The construction of an orphanage in Nicosia was begun c. 1800, on the initiative of the archbishop of Messina, with the backing of the king. The building was completed in 1811. The institution was administered by the archpriest of the cathedral Chapter, a civil syndic, and the director of the Monte di Pietà. The Monte di Pietà had been established in the mid-16th century by the Confraternità della Misericordia as a bank for loans to the poor.

The Jesuits established a mission in Nicosia at the church of Santa Maria Deiparae in 1807.

In 1819, the Collegiate Church of S. Maria Maggiore in Nicosia was raised to the rank and title of a minor basilica.

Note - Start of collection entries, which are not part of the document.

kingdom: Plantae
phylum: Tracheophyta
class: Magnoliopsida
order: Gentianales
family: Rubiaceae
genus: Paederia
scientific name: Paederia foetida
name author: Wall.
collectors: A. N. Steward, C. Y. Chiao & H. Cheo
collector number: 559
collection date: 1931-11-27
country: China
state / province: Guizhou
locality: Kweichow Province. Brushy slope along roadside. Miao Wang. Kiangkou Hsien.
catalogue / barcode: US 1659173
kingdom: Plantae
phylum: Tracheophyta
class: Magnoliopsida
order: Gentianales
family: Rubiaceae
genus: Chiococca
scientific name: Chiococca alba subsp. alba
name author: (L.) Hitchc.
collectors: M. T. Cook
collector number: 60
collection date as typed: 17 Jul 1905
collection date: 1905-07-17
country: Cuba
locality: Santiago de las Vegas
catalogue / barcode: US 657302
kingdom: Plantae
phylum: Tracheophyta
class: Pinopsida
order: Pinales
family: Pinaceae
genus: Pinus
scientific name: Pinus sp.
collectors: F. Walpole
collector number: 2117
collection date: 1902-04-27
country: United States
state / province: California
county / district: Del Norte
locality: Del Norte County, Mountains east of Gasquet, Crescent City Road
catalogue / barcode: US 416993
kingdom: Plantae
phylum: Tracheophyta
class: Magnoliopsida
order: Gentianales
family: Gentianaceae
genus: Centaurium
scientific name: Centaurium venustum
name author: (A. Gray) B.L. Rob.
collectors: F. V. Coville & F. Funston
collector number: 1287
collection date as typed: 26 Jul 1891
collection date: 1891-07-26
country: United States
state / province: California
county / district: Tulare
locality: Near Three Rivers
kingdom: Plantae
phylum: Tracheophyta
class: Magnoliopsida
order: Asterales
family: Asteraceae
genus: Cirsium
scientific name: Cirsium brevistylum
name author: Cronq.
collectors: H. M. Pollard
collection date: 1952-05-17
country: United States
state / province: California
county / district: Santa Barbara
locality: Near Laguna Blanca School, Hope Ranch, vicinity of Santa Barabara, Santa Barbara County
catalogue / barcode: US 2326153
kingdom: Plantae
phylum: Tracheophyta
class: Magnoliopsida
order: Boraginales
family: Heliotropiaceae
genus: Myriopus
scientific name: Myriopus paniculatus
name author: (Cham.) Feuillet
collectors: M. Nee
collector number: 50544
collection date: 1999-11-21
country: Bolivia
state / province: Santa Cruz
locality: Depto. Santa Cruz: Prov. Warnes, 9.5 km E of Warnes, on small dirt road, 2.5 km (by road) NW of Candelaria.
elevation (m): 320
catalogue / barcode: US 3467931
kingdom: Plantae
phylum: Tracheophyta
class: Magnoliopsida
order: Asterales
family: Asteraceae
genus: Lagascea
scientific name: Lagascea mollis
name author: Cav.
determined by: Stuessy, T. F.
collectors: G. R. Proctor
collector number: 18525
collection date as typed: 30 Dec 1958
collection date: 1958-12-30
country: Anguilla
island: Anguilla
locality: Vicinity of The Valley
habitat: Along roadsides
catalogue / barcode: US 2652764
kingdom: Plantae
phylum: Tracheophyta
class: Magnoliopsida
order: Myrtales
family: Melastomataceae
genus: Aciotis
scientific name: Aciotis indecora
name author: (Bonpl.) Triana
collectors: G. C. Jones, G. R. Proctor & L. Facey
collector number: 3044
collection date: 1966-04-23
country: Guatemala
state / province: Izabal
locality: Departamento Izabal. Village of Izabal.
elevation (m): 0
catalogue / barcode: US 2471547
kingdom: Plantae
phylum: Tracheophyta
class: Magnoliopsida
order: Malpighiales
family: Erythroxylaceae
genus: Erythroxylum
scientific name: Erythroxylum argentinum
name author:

Bishop Bernardo Cozzuoli (1881–1902) presided over the first diocesan synod, which was held from 6–9 September 1883. He held a second synod on 14–16 November 1893.

==Bishops==

- Gaetano Maria Avarna (1818–1841)
Sede vacante (1841–1844)
- Rosario Vincenzo Benza (1844–1847)
- Camillo Milana (1851–1858)
- Melchiorre Lo Piccolo (1858–1881)
- Bernardo Cozzucli (Cozzuoli) (1881–1902)
- Ferdinando Fiandaca (1903–1912)
- Felice Agostino Addeo, O.S.A. (1913–1942 Resigned)
- Pio Giardina (1942–1953 Died)
- Clemente Gaddi (1953–1962 Appointed, Coadjutor Archbishop of Siracusa)
- Costantino Trapani, O.F.M. (1962–1976)
- Salvatore Di Salvo (1976–1984 Resigned)
 Pio Vittorio Vigo (1984–1985), Apostolic Administrator
- Pio Vittorio Vigo (1985–1997 Appointed, Archbishop of Monreale)
- Salvatore Pappalardo (1998–2008)
- Salvatore Muratore (2009–2022)
- Giuseppe Schillaci (2022–present)

==Bibliography==
- Beritelli e la Vita, Giuseppe; Alessio Narbone (1852) Notizie storiche di Nicosia . Palermo: Giuseppe Perdone 1852.
- Cappelletti, Giuseppe (1870). "Le chiese d'Italia dalla loro origine sino ai nostri giorni"
- D'Avino, Vincenzio (1848). "Cenni storici sulle chiese arcivescovili, vescovili, e prelatizie (nullius) del regno delle due Sicilie"
- Ritzler, Remigius (1968). "Hierarchia Catholica medii et recentioris aevi"
- Ritzler, Remigius (1978). "Hierarchia catholica Medii et recentioris aevi"
- Pięta, Zenon (2002). "Hierarchia catholica medii et recentioris aevi"
- Pius VII, "Superaddita Diei"", 17 March 1817, in: Bullarii Romani continuatio , Vol. 7 (Romae: Typographia Reverendae Camerae Apostolicae 1852), pp. 1428-1442.
- Savagnone, F. Guglielmo (1912). "Concili e sinodi di Sicilia," , in: Atti della reale Accademia di scienze, lettere e belle arti di Palermo terza serie, Vol. 9. Palermo: Impresa generale d'Affissione e Publicità, 1912. pp. 3-212 + Appendice.